Facebook referral traffic rockets 150% in one year

Steven Loeb · July 21, 2014 · Short URL: https://vator.tv/n/383b

While all other sites saw traffic decrease this past quarter, Facebook was the only one that gained

Due to the fact that social media companies don't actually have a real, tangible product to sell, they have to rely on other sources for money: mainly advertising and referral traffic, or how good they are at getting people to visit other websites.

As you probably suspected, Facebook is far and away the leader, not only because it's been around so long, and is used by so many people, but because the site has just become so well designed for sharing. Think about how many posts on your NewsFeed are linked posts. It's a lot.

Now a new report out from Shareholic shows just how dominant the network is in comparison to its peers.

In Shareholic's 2nd Quarter 2014 edition of its Social Media Traffic Report, the site looked at social media referral traffic from the months of March to June of this year, and found that Facebook was the only site that actually gained share during that time.

The site gained 2.14 percentage points to 23.39% of social media traffic referrals by June. A referral is when someone clicks through to another website though Facebook and, in just four months, the site increased its share by 10.09%.

Meanwhile Pinterest, Twitter, Stumbleupon, Reddit, YouTube, Google+ and LinkedIn all lost percentage points in that time, decreasing their share.

The biggest losers were YouTube, which went down  over 32%, StumbleUpon which dropped over 39% and LinkedIn, which dropped an astounding 57.38% to a mere 0.02% of referral traffic. In all, the other networks lost a collective 1.97 percentage points.

With numbers like that, Shareaholic noted that it, "may be fair to suggest that Facebook stole share from the seven remaining social networks."

Looking a bit closer at the numbers, it becomes clear that there are only three social media sites that can be counted on to deliver referals: Facebook, Pinterest and Twitter. Even as the last two dropped from March to June, they are still the only sites that can deliver at least 1% of traffic. The other five, when added together, could not even reach that 1% marker.

Apparently getting people to click on links is harder than it looks.

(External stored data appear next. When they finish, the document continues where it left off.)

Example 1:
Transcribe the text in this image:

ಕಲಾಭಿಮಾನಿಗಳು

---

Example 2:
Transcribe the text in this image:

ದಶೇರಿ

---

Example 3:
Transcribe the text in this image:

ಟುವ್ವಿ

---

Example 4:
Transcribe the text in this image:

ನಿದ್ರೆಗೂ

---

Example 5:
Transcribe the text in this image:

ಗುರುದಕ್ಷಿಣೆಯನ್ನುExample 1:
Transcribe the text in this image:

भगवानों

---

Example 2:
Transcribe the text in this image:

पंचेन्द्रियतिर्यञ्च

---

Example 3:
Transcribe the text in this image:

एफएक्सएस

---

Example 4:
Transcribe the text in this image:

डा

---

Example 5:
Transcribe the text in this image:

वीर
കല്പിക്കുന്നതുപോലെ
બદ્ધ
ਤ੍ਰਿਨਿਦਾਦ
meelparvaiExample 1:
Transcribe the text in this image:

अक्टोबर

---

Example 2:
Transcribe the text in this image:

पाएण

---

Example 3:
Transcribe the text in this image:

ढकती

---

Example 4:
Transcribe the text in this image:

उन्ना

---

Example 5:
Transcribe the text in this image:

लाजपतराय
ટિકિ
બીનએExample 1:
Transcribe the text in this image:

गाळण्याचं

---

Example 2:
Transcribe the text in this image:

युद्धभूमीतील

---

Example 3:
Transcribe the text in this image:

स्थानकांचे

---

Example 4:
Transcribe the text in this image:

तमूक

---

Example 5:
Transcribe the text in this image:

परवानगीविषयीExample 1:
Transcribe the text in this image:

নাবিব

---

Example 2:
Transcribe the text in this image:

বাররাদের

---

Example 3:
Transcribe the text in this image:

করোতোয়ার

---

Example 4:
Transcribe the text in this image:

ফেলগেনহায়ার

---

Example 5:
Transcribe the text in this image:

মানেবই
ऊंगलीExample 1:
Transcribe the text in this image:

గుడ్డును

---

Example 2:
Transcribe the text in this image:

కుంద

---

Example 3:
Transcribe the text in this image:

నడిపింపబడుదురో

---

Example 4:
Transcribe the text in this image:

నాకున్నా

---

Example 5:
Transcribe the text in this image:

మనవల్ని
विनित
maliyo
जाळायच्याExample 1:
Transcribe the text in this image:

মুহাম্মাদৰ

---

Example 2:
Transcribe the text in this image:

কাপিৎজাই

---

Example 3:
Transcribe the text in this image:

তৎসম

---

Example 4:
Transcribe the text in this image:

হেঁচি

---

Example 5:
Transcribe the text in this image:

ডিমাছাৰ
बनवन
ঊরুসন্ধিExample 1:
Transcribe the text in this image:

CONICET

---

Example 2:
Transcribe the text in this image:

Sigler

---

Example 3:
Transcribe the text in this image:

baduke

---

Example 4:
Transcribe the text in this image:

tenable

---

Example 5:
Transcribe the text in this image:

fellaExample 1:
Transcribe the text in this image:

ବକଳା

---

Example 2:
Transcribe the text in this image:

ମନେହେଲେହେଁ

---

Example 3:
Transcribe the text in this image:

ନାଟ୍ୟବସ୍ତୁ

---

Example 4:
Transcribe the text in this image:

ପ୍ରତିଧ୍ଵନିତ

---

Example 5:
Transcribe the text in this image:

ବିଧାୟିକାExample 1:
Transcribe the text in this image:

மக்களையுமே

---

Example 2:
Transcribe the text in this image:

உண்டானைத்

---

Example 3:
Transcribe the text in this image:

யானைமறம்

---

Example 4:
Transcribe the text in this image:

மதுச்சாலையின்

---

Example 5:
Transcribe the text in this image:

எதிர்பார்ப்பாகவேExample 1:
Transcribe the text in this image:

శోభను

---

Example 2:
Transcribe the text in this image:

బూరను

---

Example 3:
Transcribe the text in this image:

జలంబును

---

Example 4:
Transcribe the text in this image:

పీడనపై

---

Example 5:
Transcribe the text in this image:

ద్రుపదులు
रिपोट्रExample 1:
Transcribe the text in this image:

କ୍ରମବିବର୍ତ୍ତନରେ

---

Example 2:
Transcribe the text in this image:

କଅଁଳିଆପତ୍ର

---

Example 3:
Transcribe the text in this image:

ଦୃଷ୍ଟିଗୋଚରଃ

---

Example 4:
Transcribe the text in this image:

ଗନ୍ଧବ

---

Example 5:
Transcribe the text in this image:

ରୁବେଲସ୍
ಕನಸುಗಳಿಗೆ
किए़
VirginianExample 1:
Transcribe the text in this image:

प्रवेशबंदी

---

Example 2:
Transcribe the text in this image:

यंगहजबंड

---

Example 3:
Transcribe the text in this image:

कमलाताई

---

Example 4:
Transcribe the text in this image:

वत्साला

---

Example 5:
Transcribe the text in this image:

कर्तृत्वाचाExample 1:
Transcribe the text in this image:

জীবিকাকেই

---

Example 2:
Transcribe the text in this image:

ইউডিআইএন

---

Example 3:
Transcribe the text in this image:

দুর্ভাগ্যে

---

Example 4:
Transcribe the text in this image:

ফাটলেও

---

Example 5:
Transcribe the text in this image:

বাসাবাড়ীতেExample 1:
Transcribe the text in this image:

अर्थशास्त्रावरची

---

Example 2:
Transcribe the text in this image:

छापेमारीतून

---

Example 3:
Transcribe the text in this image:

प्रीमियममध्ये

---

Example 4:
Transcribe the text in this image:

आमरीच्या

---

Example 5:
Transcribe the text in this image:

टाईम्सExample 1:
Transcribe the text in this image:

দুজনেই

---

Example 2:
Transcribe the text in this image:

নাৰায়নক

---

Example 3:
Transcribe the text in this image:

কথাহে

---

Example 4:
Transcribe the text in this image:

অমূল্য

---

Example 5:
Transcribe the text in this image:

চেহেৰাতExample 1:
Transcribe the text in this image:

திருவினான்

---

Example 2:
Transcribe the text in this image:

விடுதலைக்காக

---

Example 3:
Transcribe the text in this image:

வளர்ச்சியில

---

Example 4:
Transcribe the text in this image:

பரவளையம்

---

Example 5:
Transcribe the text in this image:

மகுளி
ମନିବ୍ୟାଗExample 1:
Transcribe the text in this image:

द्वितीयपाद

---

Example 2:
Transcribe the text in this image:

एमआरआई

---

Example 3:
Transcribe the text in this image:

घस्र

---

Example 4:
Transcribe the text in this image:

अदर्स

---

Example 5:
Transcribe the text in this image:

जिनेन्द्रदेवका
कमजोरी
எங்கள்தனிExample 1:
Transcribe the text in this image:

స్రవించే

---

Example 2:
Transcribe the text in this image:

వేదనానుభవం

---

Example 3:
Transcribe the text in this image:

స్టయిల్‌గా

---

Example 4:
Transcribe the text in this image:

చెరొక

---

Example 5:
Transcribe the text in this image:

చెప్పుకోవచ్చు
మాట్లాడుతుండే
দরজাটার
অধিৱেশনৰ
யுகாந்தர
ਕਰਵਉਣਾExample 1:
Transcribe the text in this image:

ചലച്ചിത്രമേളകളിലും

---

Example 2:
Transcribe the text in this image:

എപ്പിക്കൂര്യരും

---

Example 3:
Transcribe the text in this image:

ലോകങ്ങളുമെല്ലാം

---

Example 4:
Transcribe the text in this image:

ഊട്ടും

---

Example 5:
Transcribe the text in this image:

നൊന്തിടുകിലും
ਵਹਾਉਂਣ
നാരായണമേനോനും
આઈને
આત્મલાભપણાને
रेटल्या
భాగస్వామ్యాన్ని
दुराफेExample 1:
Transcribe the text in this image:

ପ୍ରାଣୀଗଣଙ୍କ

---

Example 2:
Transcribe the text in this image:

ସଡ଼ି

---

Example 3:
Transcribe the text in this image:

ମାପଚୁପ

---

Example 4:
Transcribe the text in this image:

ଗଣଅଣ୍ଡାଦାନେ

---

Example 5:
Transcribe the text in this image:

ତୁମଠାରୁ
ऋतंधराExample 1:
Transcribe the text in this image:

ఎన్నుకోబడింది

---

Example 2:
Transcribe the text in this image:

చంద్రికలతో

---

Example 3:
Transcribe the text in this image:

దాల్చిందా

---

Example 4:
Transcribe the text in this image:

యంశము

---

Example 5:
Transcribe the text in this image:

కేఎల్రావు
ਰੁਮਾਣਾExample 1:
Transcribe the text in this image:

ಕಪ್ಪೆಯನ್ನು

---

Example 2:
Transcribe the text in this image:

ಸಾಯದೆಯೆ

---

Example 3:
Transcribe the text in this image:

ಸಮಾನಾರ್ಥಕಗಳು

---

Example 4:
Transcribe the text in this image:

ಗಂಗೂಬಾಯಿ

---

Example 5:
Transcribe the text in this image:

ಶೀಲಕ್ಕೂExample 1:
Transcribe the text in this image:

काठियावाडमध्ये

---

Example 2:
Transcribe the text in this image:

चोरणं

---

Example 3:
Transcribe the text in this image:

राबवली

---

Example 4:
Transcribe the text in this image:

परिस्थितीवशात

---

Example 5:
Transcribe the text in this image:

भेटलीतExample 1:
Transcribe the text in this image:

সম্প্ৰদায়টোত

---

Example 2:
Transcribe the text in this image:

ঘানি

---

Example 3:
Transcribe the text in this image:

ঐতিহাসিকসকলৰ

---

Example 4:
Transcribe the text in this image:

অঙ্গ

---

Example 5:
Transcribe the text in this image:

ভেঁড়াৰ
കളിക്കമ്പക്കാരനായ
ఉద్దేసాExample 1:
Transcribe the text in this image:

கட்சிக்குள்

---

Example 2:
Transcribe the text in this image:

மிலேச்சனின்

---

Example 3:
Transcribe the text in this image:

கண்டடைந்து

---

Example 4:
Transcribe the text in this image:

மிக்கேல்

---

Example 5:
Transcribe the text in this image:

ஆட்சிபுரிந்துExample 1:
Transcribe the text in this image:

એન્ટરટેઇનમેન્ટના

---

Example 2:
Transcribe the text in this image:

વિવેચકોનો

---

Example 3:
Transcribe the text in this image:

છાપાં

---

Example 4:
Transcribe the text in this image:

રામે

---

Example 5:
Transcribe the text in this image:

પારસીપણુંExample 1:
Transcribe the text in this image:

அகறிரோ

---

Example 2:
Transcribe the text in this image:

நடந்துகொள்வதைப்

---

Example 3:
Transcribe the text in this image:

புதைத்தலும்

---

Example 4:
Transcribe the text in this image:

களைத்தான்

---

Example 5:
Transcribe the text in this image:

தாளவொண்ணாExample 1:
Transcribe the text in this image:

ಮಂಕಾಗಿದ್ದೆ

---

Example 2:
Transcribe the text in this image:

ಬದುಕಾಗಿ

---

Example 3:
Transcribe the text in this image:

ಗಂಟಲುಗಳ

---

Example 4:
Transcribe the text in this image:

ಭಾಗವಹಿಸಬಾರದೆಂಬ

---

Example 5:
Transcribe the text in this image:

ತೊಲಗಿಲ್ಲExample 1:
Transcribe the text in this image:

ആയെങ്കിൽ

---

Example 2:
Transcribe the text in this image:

When comparing the traffic year to year, Shareholic found that three of the sites were able to grow: Facebook, of course, as well as Pinterest and StumbleUpon.

Again, Facebook had just massive growth in that time, increasing its share by 14.05 percentage points, and over 150% overall, going from 9.345 to 23.39% of referral traffic. Pinterest also saw healthy growth, jumping 69.53%, from 3.38% to 5.72%.  

Once again, the biggest loser was LinkedIn, which dropped 77.43%. That site has spent the last year promoting its original content, and is also a social media website that relies less on advertising than some of its peers. That may account for why its referral traffic is so low: it doesn't need it as much. 

"It is quite possible that, like Reddit, LinkedIn is becoming more a source for stories," Shareholic wrote in the report. "Is there a chance LinkedIn has become insular? I would think so."